As CNBC goes on to write, Rep. Ryan Costello represents Bill’s district and he (Ryan) is on board with the push to pass legislation that would rein Trump in. Here’s a quote from Costello:
This legislation would uphold Congress’ Article I authority regarding trade. It would send a strong signal to Pennsylvania workers and families that Congress is committed to supporting American jobs and a strong economy,” Costello said in a statement earlier this month.
And wouldn’t you know it, good old Bill Beam, third generation farmer, voted for Trump. He’s apparently holding out hope that his fellow farmers can store some of their harvest to try and ride out the storm, but that strategy isn’t viable forever, he said.
You’ve still got to pay your bills eventually, so that’s a challenge.
It sure is, Bill. Maybe next time you’ll reconsider before buying into the absurd narrative that a billionaire real estate mogul who has never in his life demonstrated that he cares about everyday people is suddenly a champion of the American farmer.
So what happens next? Well, no one has any idea, but the major banks are trying their best to assign probabilities. You can read some excerpts from Deutsche Bank’s take here and from Goldman’s assessment here, for instance.
On Wednesday, BNP was out with a lengthy assessment of their own and while all of this is guesswork (at best), it’s still worth excerpting the scenario analysis along with the accompanying visual if for no other reason than it helps everyone keep track of a situation that is spiraling rapidly out of control.
Take it for what it’s worth.
Scenario one – probability of 20%: no further escalation In this scenario, the US would reach deals with both China and the EU, as well as seal a new NAFTA agreement with Canada and Mexico. While tensions might persist in the short term, there should be a rebound in business sentiment and investment growth, together with a return to a risk-on mood in the markets.
Scenario two – probability of 60%: further escalation.

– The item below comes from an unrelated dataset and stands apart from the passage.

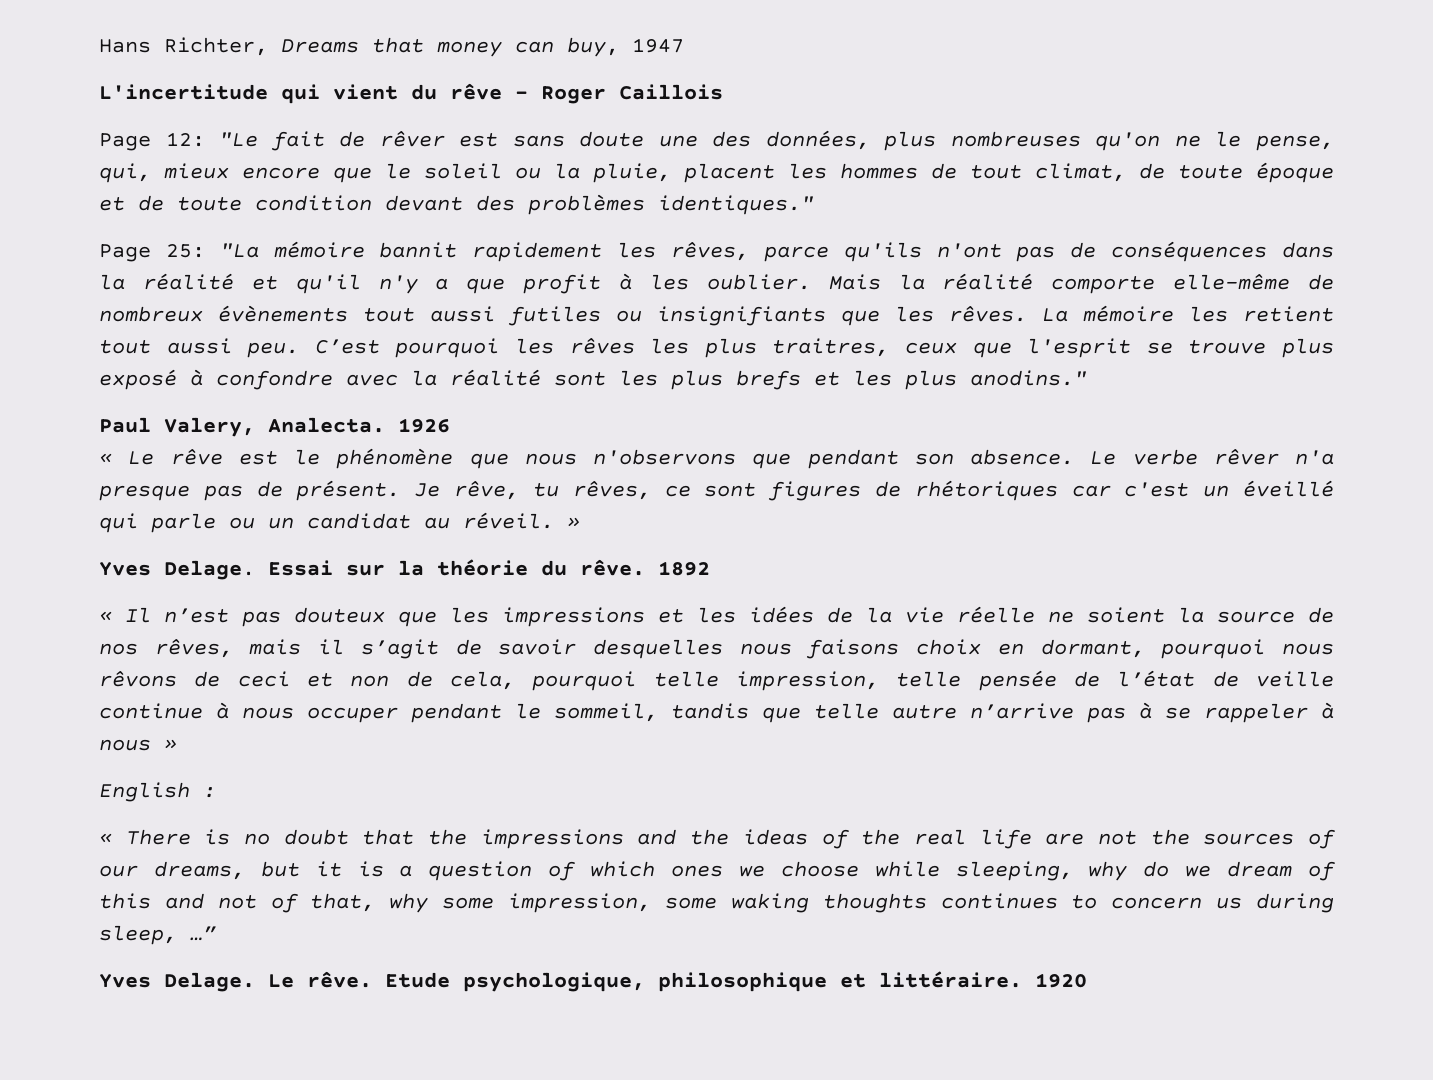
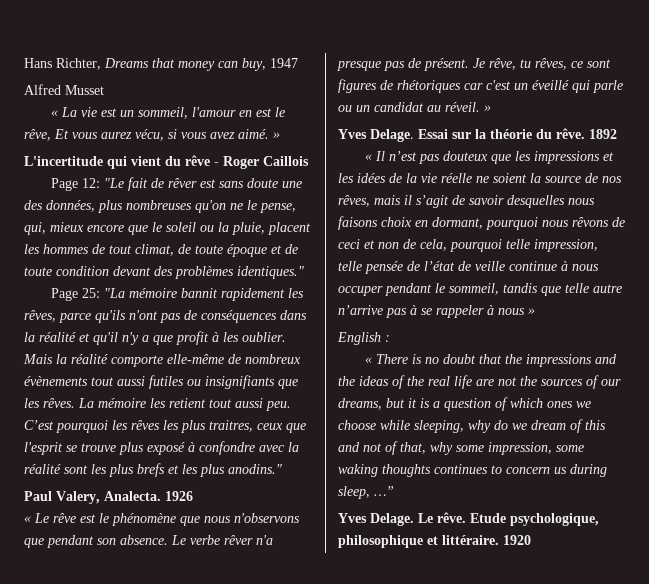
(684, 45) none -> [24,84,104,95] [51,107,286,119] [24,129,280,141] // Alfred Musset // « La vie est un sommeil, l'amour en est le rêve, Et vous aurez vécu, si vous avez aimé. »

Our base case is still for piecemeal protectionism, but we now assume that this will come with additional tariffs on Chinese imports, as well as car tariffs. Global growth would be likely to slow further, as tariffs and related uncertainty would hit consumption, global trade and investment. NAFTA would remain in place, but with negotiations extended into 2019. Tariffs should first boost prices before a demand slowdown kicks in. As most economies are at full capacity or even beyond, we see risks of a more enduring inflationary impact. Under this scenario, we continue to expect both the US Federal Reserve and the European Central Bank to carry on their gradual monetary policy normalisation. Conversely, Chinese authorities are likely to respond to downward pressure on growth with growth-supportive measures, including a marginal easing in monetary policy.
Scenario three – probability of 20%: full-blown global trade war. We would expect this to lead to a global recession.